Increase and Decrease

It was the spring of hope, it was the winter of despair, and so it is with protocols; the trick is knowing when you're in spring and when you're in winter. This paper is by far the more interesting of the two, since I think it manages to take the control problem of endpoints communicating at rates subject to interference by other senders and collapse it to a linear model where they demonstrate stability under conditions not depending on the number of participants. One key idea is to reduce the feedback from the network to a single congestion signal; of course, in TCP, there isn't actually a congestion bit but rather it infers congestion from loss; in any case, the idea is the same. The authors demonstrate how multiplicative increase and additive decrease lead to streams which are "fair" and "efficient" for all participants. The work was very closely contemporaneous with Congestion Avoidance and Control, and so represents an effort underway at the time to more thoroughly understand the conditions for stable transport protocols.

Without much of a background in control theory, the authors provide enough information on linear controls to assert that the major benefit these controls will have over nonlinear (say, quadratic) control is that they will be less brittle because they will require less information about the state of the system to function; in particular, not knowing the number of participants in the control scheme seems like a key requirement for internet protocols where this number ("n") is going to vary by many orders of magnitude.

An interesting observation is that the authors seem to have been more concerned with the OSI suite then the internet protocols. The OSI protocols, although eventually finished and implemented, were generally regarded as failing because they were too complicated and were never available in partly-finished yet function forms like TCP was. By the time solid implementations were available, it was too late; this papers seems to be a symptom of the impulse to research and design every facet of the protocols; while this can probably be both a virtue and a vice, it certainly led to commercial failure...
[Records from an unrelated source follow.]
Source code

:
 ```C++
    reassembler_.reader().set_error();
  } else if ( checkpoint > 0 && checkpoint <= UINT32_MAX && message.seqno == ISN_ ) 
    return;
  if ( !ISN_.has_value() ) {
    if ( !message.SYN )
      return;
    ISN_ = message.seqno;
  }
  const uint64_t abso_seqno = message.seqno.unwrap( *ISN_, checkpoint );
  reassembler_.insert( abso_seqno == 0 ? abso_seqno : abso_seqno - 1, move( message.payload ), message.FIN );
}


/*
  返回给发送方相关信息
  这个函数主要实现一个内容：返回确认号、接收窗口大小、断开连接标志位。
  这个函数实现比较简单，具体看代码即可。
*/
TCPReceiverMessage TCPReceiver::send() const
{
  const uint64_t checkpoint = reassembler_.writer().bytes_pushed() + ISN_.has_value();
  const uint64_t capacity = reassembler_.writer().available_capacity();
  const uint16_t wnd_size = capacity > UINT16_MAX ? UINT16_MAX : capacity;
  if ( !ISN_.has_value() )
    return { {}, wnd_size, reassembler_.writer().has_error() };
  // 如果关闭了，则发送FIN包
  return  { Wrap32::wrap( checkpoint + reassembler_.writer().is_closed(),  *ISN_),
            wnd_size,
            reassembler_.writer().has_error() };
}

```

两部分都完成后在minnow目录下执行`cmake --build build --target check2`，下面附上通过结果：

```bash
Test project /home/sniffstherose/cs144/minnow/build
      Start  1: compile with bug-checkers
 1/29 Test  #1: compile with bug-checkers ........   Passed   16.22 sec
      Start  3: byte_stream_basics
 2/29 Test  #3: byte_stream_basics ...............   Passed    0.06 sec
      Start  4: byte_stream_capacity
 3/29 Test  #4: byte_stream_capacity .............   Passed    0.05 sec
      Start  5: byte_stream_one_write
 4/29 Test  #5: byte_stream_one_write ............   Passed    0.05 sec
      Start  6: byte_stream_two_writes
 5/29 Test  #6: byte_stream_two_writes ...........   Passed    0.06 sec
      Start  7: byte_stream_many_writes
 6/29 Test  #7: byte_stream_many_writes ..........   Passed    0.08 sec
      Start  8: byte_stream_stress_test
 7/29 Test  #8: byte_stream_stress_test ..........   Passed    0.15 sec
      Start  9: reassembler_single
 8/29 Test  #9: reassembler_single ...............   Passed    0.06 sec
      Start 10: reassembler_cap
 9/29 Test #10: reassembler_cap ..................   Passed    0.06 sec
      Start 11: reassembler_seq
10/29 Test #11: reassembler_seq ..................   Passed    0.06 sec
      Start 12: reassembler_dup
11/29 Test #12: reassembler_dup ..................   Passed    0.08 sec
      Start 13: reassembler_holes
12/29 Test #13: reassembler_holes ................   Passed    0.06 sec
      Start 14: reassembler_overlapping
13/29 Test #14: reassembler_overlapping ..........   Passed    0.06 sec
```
The paper doesn't include any measurement studies of actual network connections, although it can serve to more fully explain figures 8 & 9 in Congestion Avoidance. I think this work is mostly valuable as an examination of the assumptions underlying the internet congestion control algorithms, and grounding them in a series of justified assumptions. They do note that they don't consider the asynchronous case where streams come and go rather then all start at once; this is actually an important divergence from the real world, although apparently the control scheme is stable in this regime as well.